The Boys' Herald
- Editor: Hamilton Edwards
- Categories: Story paper
- Frequency: Weekly
- First issue: 1903; 122 years ago
- Final issue: 1912
- Company: Amalgamated Press
- Country: United Kingdom
- Based in: London
- Language: English

= The Boys' Herald =

The Boys' Herald was a British boys' story paper published by the Amalgamated Press in the early 20th century. Launched in August 1903, it was the third in a trio of successful boys’ publications under the direction of Hamilton Edwards, following The Boys' Friend (1895) and The Boys' Realm (1902). The Boys' Herald was marketed as “A Healthy Paper for Manly Boys” and was notable for its white paper print, distinguishing it from its predecessors. It ran for 511 issues from August 8, 1903, until May 18, 1912.

==Origins and Format==
In the early 1900s, Amalgamated Press dominated the British boys' periodical market, facing little competition as former publishing giants such as E.J. Brett and James Henderson waned. Under the leadership of Hamilton Edwards, the company had elevated The Boys' Friend to penny status in 1901, followed by the successful launch of The Boys’ Realm a year later. Recognizing the demand for additional weekly adventure and school stories, the company introduced Boys’ Herald in 1905, providing a mix of serialized fiction, standalone stories, articles, and editorial commentary.

The first issue featured three serials: The Seventh House of St. Basil's by Henry St. John, Wings of Gold by Sidney Drew, and Trapper Dan by George Manville Fenn. Fenn, known for his respectable boys' fiction, was likely included as a nod to Edwardian parents seeking quality reading material for their sons. However, after Trapper Dan concluded, Fenn's presence in the Boys’ Herald dwindled, while St. John and Drew became mainstays in its pages.

==Early Success and Notable Stories==
The Boys' Herald quickly gained a readership, bolstered by the addition of a fourth serial, Nelson Lee's Pupil by Maxwell Scott, in its second issue. This story featuring popular detective Nelson Lee, introduced Nipper, his future assistant, a street-smart orphan who turned out to be the heir to a vast estate. Nipper became a beloved character and would later feature in numerous adventures, solidifying his place in British boys’ fiction history.

The first volume, spanning 52 issues, included notable serials such as Rajah Dick by David Goodwin and The New Master, a sequel to The Seventh House of St. Basil’s. The publication also featured double-number editions with full-colour covers, offering exceptional value for its twopence price tag. By its second year, the Boys’ Herald was considered by some to be at its peak; serialized stories included Afloat with Nelson by Henry St. John, On Turpin’s Highway by David Goodwin (a pen name for Sydney Gowing), and The Longbows of England by Morton Pike (a pen name for D. H. Parry).

Additionally, Football Foes by A. S. Hardy (an alias of Arthur Steffens) marked the paper's first significant foray into school football fiction, a genre that would later grow in popularity. Nipper’s Schooldays also emerged as a what was considered by some a landmark serial, setting the stage for his future escapades at St. Frank's recounted in The Nelson Lee Library.

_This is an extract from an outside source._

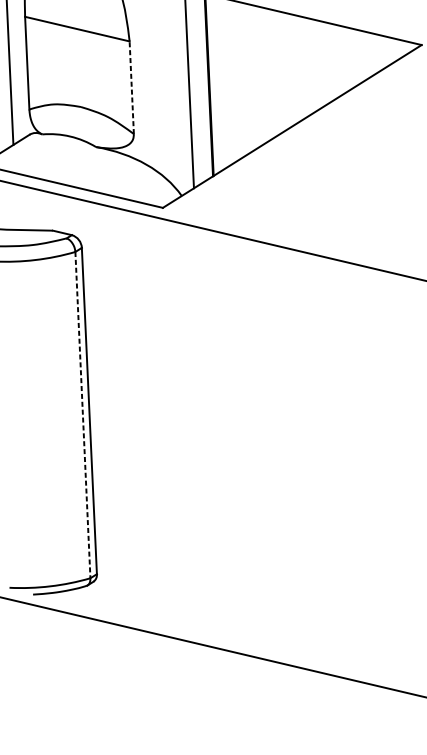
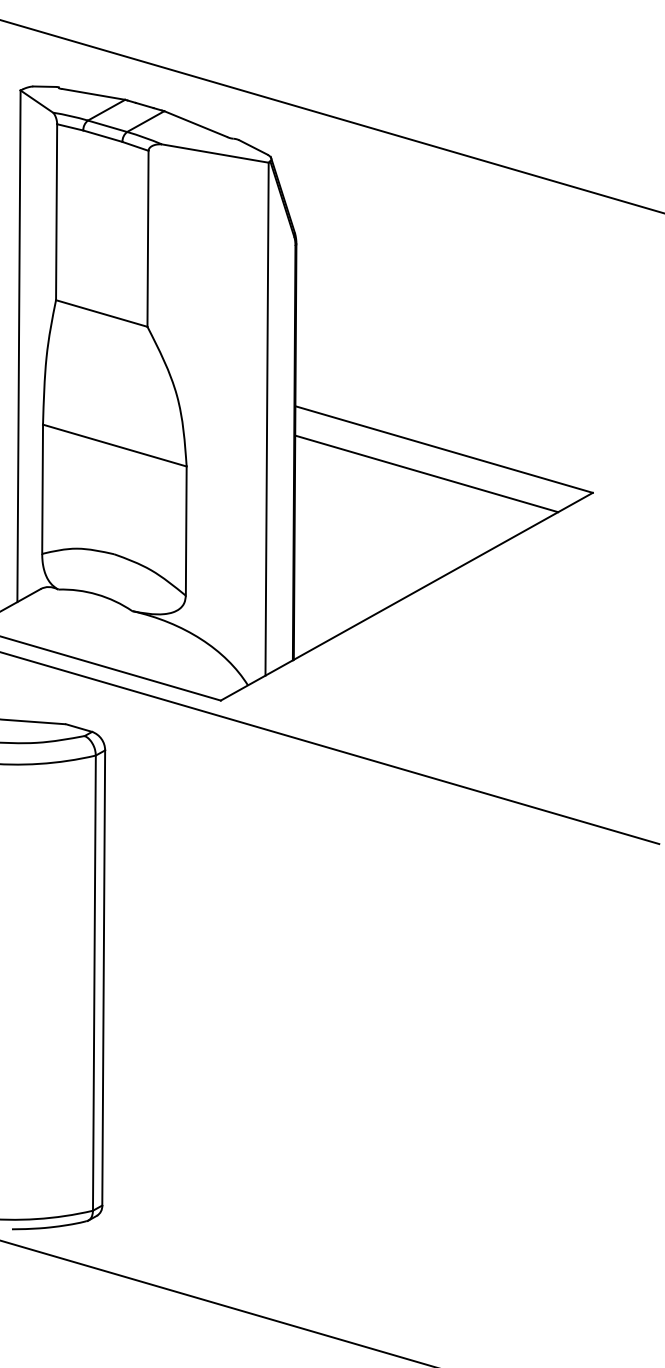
line: (301, 37) -> (426, 473), added
line: (131, 88) -> (186, 531), dashed -> solid
line: (82, 415) -> (94, 983), dashed -> solid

Other notable authors include Herbert Maxwell, T.C. Bridges, Reginald Wray, Henry Johnson, Alec G. Pearson, John Hunter, William Murray Graydon, and Robert Leighton.

==Decline and Changes in Content==
The quality of serials was perceived by some to have started to decline as newer, less experienced authors replaced established favourites. Suspenseful storytelling gave way to more hobby-oriented content, and an exchange and market section was introduced. Advertisers like Arthur Budge of Almondbury, Huddersfield, became well-known figures among readers.

Reprints became increasingly common, with serials such as Val, the Boy Acrobat by Claude Heathcote and The Boys of St. Basil’s by Henry St. John appearing again, albeit in altered settings. Writing in Story Paper Collectors' Digest, Herbert Leckenby felt the reissued versions lacked the charm and freshness of the originals.

Notably, Charles Hamilton contributed a short run of Cliveden School stories, which showcased his trademark style but did not become long-term fixtures.

==Final Years and Legacy==
As its popularity waned, the Boys’ Herald struggled to maintain its former glory. After nearly a decade in print, the paper was discontinued, making way for Cheer Boys Cheer, a new title in a smaller, Magnet-style format with a brown cover. However, this successor failed to capture the same audience and lasted only a few months. A subsequent rebranding as Boys’ Journal fared little better.